Regular exercise releases brain chemicals called endorphins. “Endorphins give you that exhilarated ‘I can tackle the world’ feeling after you exercise,” Gambino says. Exercising regularly can give you a healthy coping outlet for your feelings of anxiety while also helping you gain confidence, according to the Mayo Clinic—which may help reduce anxious thoughts in the long term.

To reap the most benefit in reducing feelings of anxiety, aim for 30 minutes or more of exercise a day for three to five days a week. If you can’t make that happen, even 10 to 15 minutes of exercise—especially more vigorous exercise like biking or running—may help change how you’re feeling.

When you’re done exercising, your mind is likely to be sharper and more alert, says Gambino. “Thinking clearly is important, because anxiety has a way of creating anxious, racing, and irrational thoughts that are powerful and difficult to control,” she says.

Spending Time with Animals

Science is behind the idea that animals and pets can offer support and comfort in times of need. Here’s the connection: Anxious episodes may be associated with higher levels of stress hormones (like cortisol) and higher blood pressure. And interacting with animals has been found to lower stress hormone levels and decrease blood pressure for some people.

You don’t need to have an animal of your own to experience the health benefits. Even short-term interactions with animals—like petting your neighbor's dog, for example—may help lower cortisol levels and decrease feelings of anxiety, according to Johns Hopkins Medicine.

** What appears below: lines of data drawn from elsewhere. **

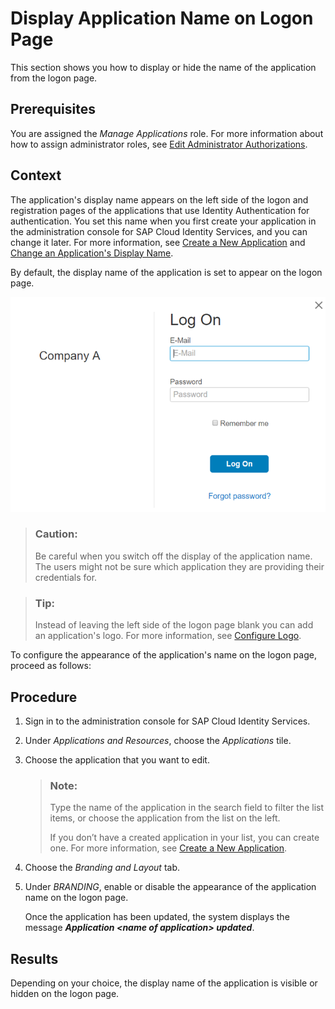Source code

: <!-- loioc02798e4e9b14395aba454eb67f9e08c -->

# Display Application Name on Logon Page

This section shows you how to display or hide the name of the application from the logon page.



## Prerequisites

You are assigned the *Manage Applications* role. For more information about how to assign administrator roles, see [Edit Administrator Authorizations](edit-administrator-authorizations-86ee374.md).



## Context

The application's display name appears on the left side of the logon and registration pages of the applications that use Identity Authentication for authentication. You set this name when you first create your application in the administration console for SAP Cloud Identity Services, and you can change it later. For more information, see [Create a New Application](create-a-new-application-0d4b255.md) and [Change an Application's Display Name](change-an-application-s-display-name-83d65d0.md).

By default, the display name of the application is set to appear on the logon page.

![](images/DisplayName_Logon_a70dfbf.png)

> ### Caution:  
> Be careful when you switch off the display of the application name. The users might not be sure which application they are providing their credentials for.

> ### Tip:  
> Instead of leaving the left side of the logon page blank you can add an application's logo. For more information, see [Configure Logo](configure-logo-778f748.md).

To configure the appearance of the application's name on the logon page, proceed as follows:



## Procedure

1.  Sign in to the administration console for SAP Cloud Identity Services.

2.  Under *Applications and Resources*, choose the *Applications* tile.

3.  Choose the application that you want to edit.

    > ### Note:  
    > Type the name of the application in the search field to filter the list items, or choose the application from the list on the left.
    > 
    > If you don’t have a created application in your list, you can create one. For more information, see [Create a New Application](create-a-new-application-0d4b255.md).

4.  Choose the *Branding and Layout* tab.

5.  Under *BRANDING*, enable or disable the appearance of the application name on the logon page.

    Once the application has been updated, the system displays the message ***Application <name of application\> updated***.




## Results

Depending on your choice, the display name of the application is visible or hidden on the logon page.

“Animals can offer emotional support with the unconditional love, physical attention, increased social interactions, and engagement they offer,” Capanna-Hodge says.

Practicing Meditation, Even Briefly

Meditation can help calm feelings of anxiety. Practice it daily or when you notice that anxious feelings are coming on. Through meditation, you may be able to learn how to calm your anxious thoughts so they don’t get in the way of your life.

“It can be intimidating,” says Estes about meditation. Even if you have one minute, though, you can meditate, she says.

Try this: Before starting a new activity, pause. Take notice of your body and the smells around you to help clear your mind. Try repeating an inspirational phrase to help ground you. The goal is not necessarily to stay focused, says Estes, continuing, “It’s to bring the mind back to a place where you can control your emotions.”

You can also try a guided meditation. Whether it’s your first time or you’re a seasoned pro, guided meditations can make meditation easy.

Although it can take some practice, meditation can be worth the time and effort. “When a person feels physically anxious and mentally spent, the idea of slowing down to meditate may feel like a chore,” Capanna-Hodge says. “But research shows that it increases calm, focused brain waves that alleviate stress and increase focus. The point of meditation is to calm your breath and your busy mind.”

Consider giving these techniques a try when you’re feeling stressed or anxious. If you’re finding it difficult to manage your feelings of anxiety despite these efforts, consider also meeting with a mental health professional, who can help you learn other skills and strategies for coping.